A picture or rough drawing would help describe what you're referring to.












 







.


----------



## alexfleming9 (Apr 30, 2011)

Im trying to make a serving tray like Norm Abrams made though without the dovetails. Thus the long edges will meet at the corners. The complex 45 degree joinery in the project requires similar mitered corners of crown molding.

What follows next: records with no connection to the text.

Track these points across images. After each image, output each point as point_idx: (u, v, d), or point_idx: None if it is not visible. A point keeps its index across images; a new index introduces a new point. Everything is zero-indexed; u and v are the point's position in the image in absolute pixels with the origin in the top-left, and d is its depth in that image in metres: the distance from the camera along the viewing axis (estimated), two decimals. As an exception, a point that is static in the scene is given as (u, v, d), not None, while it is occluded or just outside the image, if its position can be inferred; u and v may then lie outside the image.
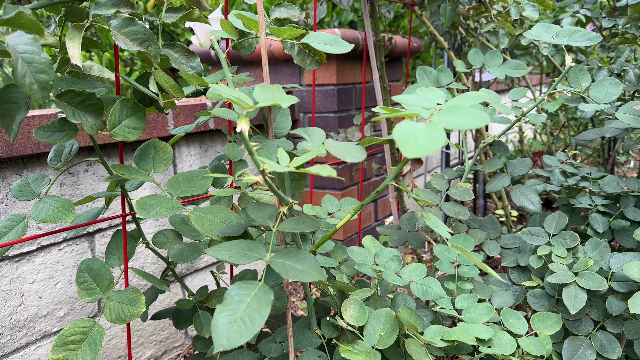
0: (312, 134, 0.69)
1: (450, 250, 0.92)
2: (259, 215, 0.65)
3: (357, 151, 0.60)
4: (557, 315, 0.83)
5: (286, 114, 0.73)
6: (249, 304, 0.52)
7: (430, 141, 0.44)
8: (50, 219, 0.66)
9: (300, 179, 0.70)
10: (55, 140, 0.63)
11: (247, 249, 0.60)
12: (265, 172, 0.55)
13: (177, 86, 0.68)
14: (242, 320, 0.50)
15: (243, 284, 0.54)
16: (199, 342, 0.96)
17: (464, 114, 0.47)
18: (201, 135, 1.45)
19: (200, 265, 1.49)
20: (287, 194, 0.65)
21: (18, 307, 1.07)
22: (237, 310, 0.51)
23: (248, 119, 0.54)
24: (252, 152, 0.54)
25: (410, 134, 0.45)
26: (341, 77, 1.67)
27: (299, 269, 0.57)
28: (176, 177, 0.78)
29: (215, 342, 0.48)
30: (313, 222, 0.62)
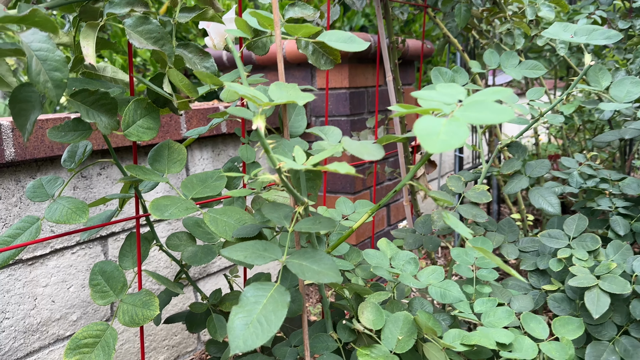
0: (328, 132, 0.68)
1: (468, 253, 0.90)
2: (274, 215, 0.64)
3: (375, 149, 0.59)
4: (579, 320, 0.81)
5: (301, 113, 0.72)
6: (265, 305, 0.50)
7: (452, 136, 0.43)
8: (64, 220, 0.65)
9: (316, 178, 0.69)
10: (69, 140, 0.63)
11: (262, 249, 0.58)
12: (281, 170, 0.54)
13: (192, 85, 0.68)
14: (258, 321, 0.49)
15: (259, 285, 0.53)
16: (213, 347, 0.95)
17: (487, 109, 0.46)
18: (213, 139, 1.44)
19: (212, 269, 1.48)
20: (303, 194, 0.63)
21: (31, 311, 1.07)
22: (253, 312, 0.49)
23: (264, 117, 0.53)
24: (269, 150, 0.53)
25: (431, 129, 0.44)
26: (353, 81, 1.67)
27: (316, 270, 0.56)
28: (190, 178, 0.77)
29: (231, 344, 0.47)
30: (330, 222, 0.61)
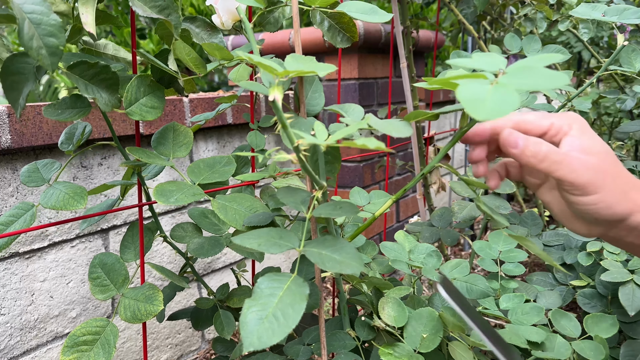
0: (348, 110, 0.63)
1: (492, 246, 0.85)
2: (290, 199, 0.59)
3: (403, 126, 0.54)
4: (613, 317, 0.76)
5: (319, 90, 0.67)
6: (281, 298, 0.45)
7: (501, 103, 0.37)
8: (60, 206, 0.60)
9: (335, 162, 0.63)
10: (66, 118, 0.58)
11: (277, 237, 0.53)
12: (299, 148, 0.49)
13: (200, 60, 0.62)
14: (274, 316, 0.43)
15: (274, 276, 0.48)
16: (219, 345, 0.90)
17: (537, 74, 0.40)
18: (219, 130, 1.39)
19: (218, 265, 1.43)
20: (322, 178, 0.58)
21: (28, 307, 1.02)
22: (268, 305, 0.44)
23: (281, 88, 0.47)
24: (286, 125, 0.47)
25: (477, 94, 0.38)
26: (363, 72, 1.61)
27: (337, 260, 0.50)
28: (197, 163, 0.72)
29: (245, 340, 0.41)
30: (352, 207, 0.55)
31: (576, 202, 0.49)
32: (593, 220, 0.51)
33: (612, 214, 0.48)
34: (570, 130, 0.49)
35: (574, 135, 0.49)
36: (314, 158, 0.59)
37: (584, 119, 0.51)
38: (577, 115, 0.51)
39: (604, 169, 0.48)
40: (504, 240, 0.86)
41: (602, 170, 0.48)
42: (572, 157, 0.47)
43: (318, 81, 0.65)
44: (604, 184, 0.47)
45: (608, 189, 0.48)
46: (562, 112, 0.51)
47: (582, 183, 0.47)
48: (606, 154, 0.49)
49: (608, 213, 0.48)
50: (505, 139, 0.49)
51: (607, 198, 0.48)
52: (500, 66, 0.45)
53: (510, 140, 0.49)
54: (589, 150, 0.48)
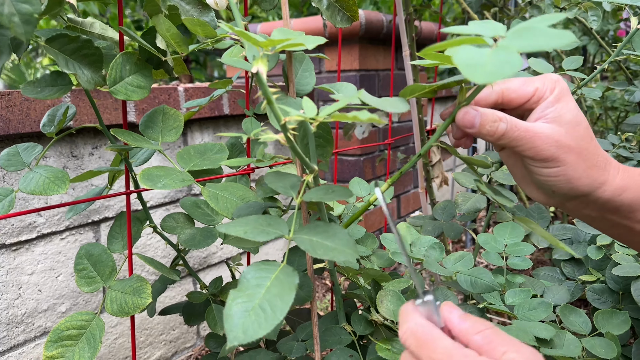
0: (340, 88, 0.59)
1: (497, 239, 0.81)
2: (279, 184, 0.55)
3: (398, 102, 0.50)
4: (625, 314, 0.72)
5: (309, 68, 0.63)
6: (268, 288, 0.41)
7: (501, 66, 0.34)
8: (40, 191, 0.56)
9: (327, 145, 0.59)
10: (46, 96, 0.54)
11: (266, 224, 0.49)
12: (287, 127, 0.45)
13: (181, 36, 0.58)
14: (260, 307, 0.39)
15: (262, 265, 0.44)
16: (212, 341, 0.86)
17: (540, 34, 0.37)
18: (215, 121, 1.35)
19: (213, 260, 1.39)
20: (312, 161, 0.54)
21: (15, 301, 0.98)
22: (254, 297, 0.40)
23: (265, 60, 0.44)
24: (272, 100, 0.43)
25: (475, 58, 0.35)
26: (364, 63, 1.57)
27: (330, 246, 0.46)
28: (187, 149, 0.68)
29: (229, 334, 0.37)
30: (345, 191, 0.52)
31: (536, 172, 0.48)
32: (551, 193, 0.50)
33: (570, 188, 0.48)
34: (548, 97, 0.47)
35: (548, 102, 0.47)
36: (304, 141, 0.55)
37: (565, 83, 0.49)
38: (559, 78, 0.49)
39: (567, 143, 0.46)
40: (509, 233, 0.82)
41: (566, 145, 0.46)
42: (533, 132, 0.46)
43: (309, 59, 0.61)
44: (565, 159, 0.47)
45: (569, 164, 0.47)
46: (546, 75, 0.48)
47: (542, 158, 0.47)
48: (575, 126, 0.47)
49: (567, 187, 0.48)
50: (460, 121, 0.48)
51: (568, 172, 0.47)
52: (499, 32, 0.42)
53: (466, 121, 0.47)
54: (558, 119, 0.47)
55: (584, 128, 0.48)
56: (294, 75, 0.60)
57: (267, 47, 0.45)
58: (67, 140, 1.04)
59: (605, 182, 0.48)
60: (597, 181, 0.48)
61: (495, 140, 0.47)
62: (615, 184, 0.49)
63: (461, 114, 0.48)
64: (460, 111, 0.48)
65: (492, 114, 0.47)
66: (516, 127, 0.46)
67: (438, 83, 0.50)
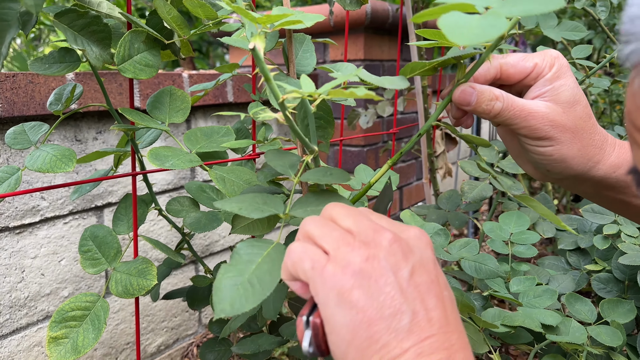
0: (340, 67, 0.59)
1: (503, 227, 0.81)
2: (278, 163, 0.55)
3: (398, 79, 0.50)
4: (631, 303, 0.72)
5: (310, 49, 0.62)
6: (259, 264, 0.41)
7: (487, 28, 0.33)
8: (46, 169, 0.56)
9: (328, 126, 0.59)
10: (53, 72, 0.53)
11: (261, 202, 0.49)
12: (285, 105, 0.44)
13: (182, 19, 0.58)
14: (249, 282, 0.39)
15: (254, 242, 0.44)
16: (216, 326, 0.86)
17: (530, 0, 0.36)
18: (219, 109, 1.35)
19: (215, 248, 1.39)
20: (312, 142, 0.54)
21: (18, 284, 0.98)
22: (245, 272, 0.40)
23: (263, 37, 0.43)
24: (269, 78, 0.43)
25: (460, 22, 0.34)
26: (369, 53, 1.57)
27: None
28: (194, 131, 0.68)
29: (216, 306, 0.38)
30: (342, 174, 0.51)
31: (531, 150, 0.48)
32: (545, 171, 0.50)
33: (565, 167, 0.48)
34: (547, 74, 0.47)
35: (546, 79, 0.47)
36: (304, 122, 0.54)
37: (566, 60, 0.48)
38: (558, 54, 0.48)
39: (563, 122, 0.46)
40: (515, 221, 0.82)
41: (561, 124, 0.46)
42: (528, 111, 0.46)
43: (309, 40, 0.61)
44: (560, 138, 0.46)
45: (564, 143, 0.47)
46: (546, 51, 0.48)
47: (536, 137, 0.47)
48: (572, 105, 0.47)
49: (561, 166, 0.48)
50: (457, 99, 0.48)
51: (562, 151, 0.47)
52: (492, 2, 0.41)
53: (462, 99, 0.47)
54: (556, 98, 0.47)
55: (582, 107, 0.47)
56: (294, 56, 0.60)
57: (264, 23, 0.44)
58: (72, 124, 1.03)
59: (600, 161, 0.48)
60: (591, 160, 0.48)
61: (491, 118, 0.47)
62: (609, 162, 0.48)
63: (458, 92, 0.48)
64: (457, 89, 0.48)
65: (490, 92, 0.46)
66: (512, 106, 0.46)
67: (438, 60, 0.49)
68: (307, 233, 0.39)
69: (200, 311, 1.39)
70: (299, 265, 0.37)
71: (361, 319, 0.33)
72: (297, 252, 0.37)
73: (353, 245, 0.35)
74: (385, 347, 0.32)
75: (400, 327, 0.33)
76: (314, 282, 0.35)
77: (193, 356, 1.33)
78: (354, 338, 0.33)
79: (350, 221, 0.38)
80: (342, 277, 0.34)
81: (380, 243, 0.35)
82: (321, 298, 0.35)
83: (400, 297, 0.33)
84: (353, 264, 0.34)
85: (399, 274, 0.34)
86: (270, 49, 0.54)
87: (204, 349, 0.85)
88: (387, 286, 0.33)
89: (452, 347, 0.33)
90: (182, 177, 1.27)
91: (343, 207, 0.40)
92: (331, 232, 0.37)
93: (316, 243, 0.37)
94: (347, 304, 0.33)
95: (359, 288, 0.33)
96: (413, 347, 0.32)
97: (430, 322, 0.33)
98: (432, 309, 0.34)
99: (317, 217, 0.40)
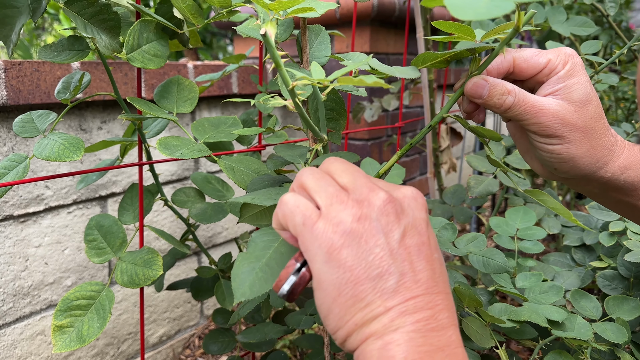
0: (352, 57, 0.58)
1: (509, 223, 0.81)
2: (288, 153, 0.55)
3: (409, 69, 0.50)
4: (636, 300, 0.72)
5: (325, 41, 0.62)
6: (276, 248, 0.42)
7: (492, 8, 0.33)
8: (54, 157, 0.55)
9: (340, 118, 0.59)
10: (62, 60, 0.53)
11: (274, 193, 0.49)
12: (295, 92, 0.44)
13: (197, 7, 0.57)
14: (267, 265, 0.41)
15: (268, 229, 0.44)
16: (220, 317, 0.86)
17: None
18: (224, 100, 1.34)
19: (218, 240, 1.39)
20: (322, 130, 0.53)
21: (22, 273, 0.98)
22: (262, 257, 0.41)
23: (275, 24, 0.43)
24: (280, 64, 0.42)
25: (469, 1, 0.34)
26: (374, 46, 1.56)
27: None
28: (201, 121, 0.67)
29: (236, 292, 0.39)
30: (352, 156, 0.51)
31: (539, 148, 0.48)
32: (552, 169, 0.50)
33: (572, 167, 0.48)
34: (560, 71, 0.47)
35: (559, 76, 0.47)
36: (316, 114, 0.54)
37: (580, 58, 0.48)
38: (573, 52, 0.48)
39: (573, 121, 0.46)
40: (521, 217, 0.82)
41: (572, 123, 0.46)
42: (539, 108, 0.46)
43: (325, 32, 0.61)
44: (569, 137, 0.46)
45: (573, 143, 0.46)
46: (560, 48, 0.48)
47: (545, 134, 0.46)
48: (585, 104, 0.46)
49: (569, 165, 0.48)
50: (469, 91, 0.47)
51: (571, 151, 0.47)
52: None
53: (474, 91, 0.47)
54: (568, 96, 0.46)
55: (595, 107, 0.47)
56: (308, 47, 0.59)
57: (276, 10, 0.44)
58: (76, 113, 1.03)
59: (608, 162, 0.48)
60: (600, 161, 0.48)
61: (502, 112, 0.47)
62: (617, 163, 0.48)
63: (470, 84, 0.47)
64: (469, 81, 0.47)
65: (502, 86, 0.46)
66: (523, 102, 0.46)
67: (450, 51, 0.49)
68: (303, 184, 0.39)
69: (203, 302, 1.39)
70: (289, 218, 0.37)
71: (348, 278, 0.33)
72: (290, 204, 0.37)
73: (346, 204, 0.35)
74: (369, 306, 0.33)
75: (386, 288, 0.33)
76: (304, 238, 0.36)
77: (195, 347, 1.34)
78: (339, 295, 0.34)
79: (347, 178, 0.38)
80: (332, 236, 0.34)
81: (374, 202, 0.35)
82: (310, 254, 0.35)
83: (389, 259, 0.34)
84: (344, 222, 0.35)
85: (390, 235, 0.35)
86: (284, 39, 0.54)
87: (207, 340, 0.85)
88: (376, 247, 0.34)
89: (437, 306, 0.34)
90: (186, 168, 1.27)
91: (342, 163, 0.40)
92: (327, 187, 0.37)
93: (310, 195, 0.38)
94: (335, 262, 0.34)
95: (348, 247, 0.34)
96: (397, 306, 0.33)
97: (418, 284, 0.34)
98: (420, 270, 0.34)
99: (314, 169, 0.40)
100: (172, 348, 1.31)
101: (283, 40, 0.56)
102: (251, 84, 1.37)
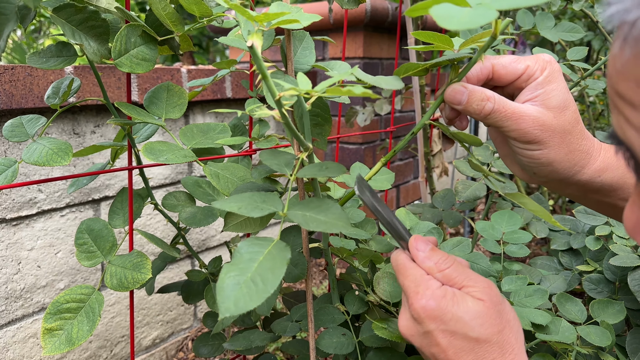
0: (335, 66, 0.59)
1: (495, 227, 0.82)
2: (274, 162, 0.55)
3: (392, 79, 0.51)
4: (620, 303, 0.72)
5: (309, 47, 0.63)
6: (261, 262, 0.41)
7: (476, 16, 0.34)
8: (43, 162, 0.56)
9: (325, 124, 0.60)
10: (51, 66, 0.54)
11: (260, 201, 0.49)
12: (281, 102, 0.45)
13: (177, 15, 0.58)
14: (252, 281, 0.39)
15: (255, 240, 0.44)
16: (210, 320, 0.87)
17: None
18: (217, 104, 1.35)
19: (212, 243, 1.40)
20: (307, 139, 0.54)
21: (14, 276, 0.99)
22: (247, 270, 0.40)
23: (261, 35, 0.44)
24: (266, 75, 0.43)
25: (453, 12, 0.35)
26: (368, 51, 1.57)
27: (322, 220, 0.47)
28: (190, 127, 0.68)
29: (221, 306, 0.37)
30: (338, 167, 0.52)
31: (519, 153, 0.49)
32: (532, 174, 0.51)
33: (551, 171, 0.49)
34: (538, 77, 0.48)
35: (538, 82, 0.48)
36: (302, 121, 0.55)
37: (558, 65, 0.49)
38: (551, 58, 0.49)
39: (552, 127, 0.47)
40: (507, 221, 0.83)
41: (550, 129, 0.47)
42: (519, 114, 0.47)
43: (309, 37, 0.61)
44: (548, 142, 0.47)
45: (552, 148, 0.47)
46: (539, 54, 0.49)
47: (526, 140, 0.47)
48: (562, 110, 0.47)
49: (548, 169, 0.49)
50: (448, 98, 0.48)
51: (550, 155, 0.48)
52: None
53: (453, 98, 0.48)
54: (547, 102, 0.47)
55: (572, 112, 0.48)
56: (293, 54, 0.60)
57: (262, 22, 0.45)
58: (69, 117, 1.04)
59: (585, 166, 0.49)
60: (578, 165, 0.49)
61: (482, 118, 0.48)
62: (595, 166, 0.49)
63: (449, 91, 0.48)
64: (448, 88, 0.48)
65: (481, 92, 0.47)
66: (503, 108, 0.47)
67: (431, 61, 0.50)
68: None
69: (196, 305, 1.39)
70: None
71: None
72: None
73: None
74: None
75: None
76: None
77: (188, 350, 1.34)
78: None
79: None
80: None
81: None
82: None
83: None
84: None
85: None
86: (267, 47, 0.55)
87: (198, 343, 0.85)
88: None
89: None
90: (179, 172, 1.28)
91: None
92: None
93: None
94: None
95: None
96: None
97: None
98: None
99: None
100: (165, 351, 1.31)
101: (267, 47, 0.57)
102: (245, 87, 1.38)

Splines or biscuits are a good idea to maintain alignment, but I still have the problem of how to "pull" both sticks together at the miter to form a very tight, seamless joint, keeping in mind this is a 36" long joint.


----------



## TimPa (Jan 27, 2010)

original poster? try this
http://www.pdxtex.com/canoe/compound.htm


----------



## jlord (Feb 1, 2010)

How about a lock miter bit? There ia a video on the MLCS page.
http://www.sommerfeldtools.com/45-Lock-Miter-Bit-2-3_4CD1-1_4CL1-1_8TH1_2SH/productinfo/01006/
http://www.mlcswoodworking.com/orderstatus/html/smarthtml/pages/bt_lockmiter.html


----------



## Handyman (Jan 2, 2008)

When I have had this problem, once I have my angles all correct, using a table saw I mortise a slot in both peices and then cut a thin slice (the tendent) of wood that fits the slot.


----------



## Tony B (Jul 30, 2008)

Raplin9 and Alexfleming9 are one and the same.


----------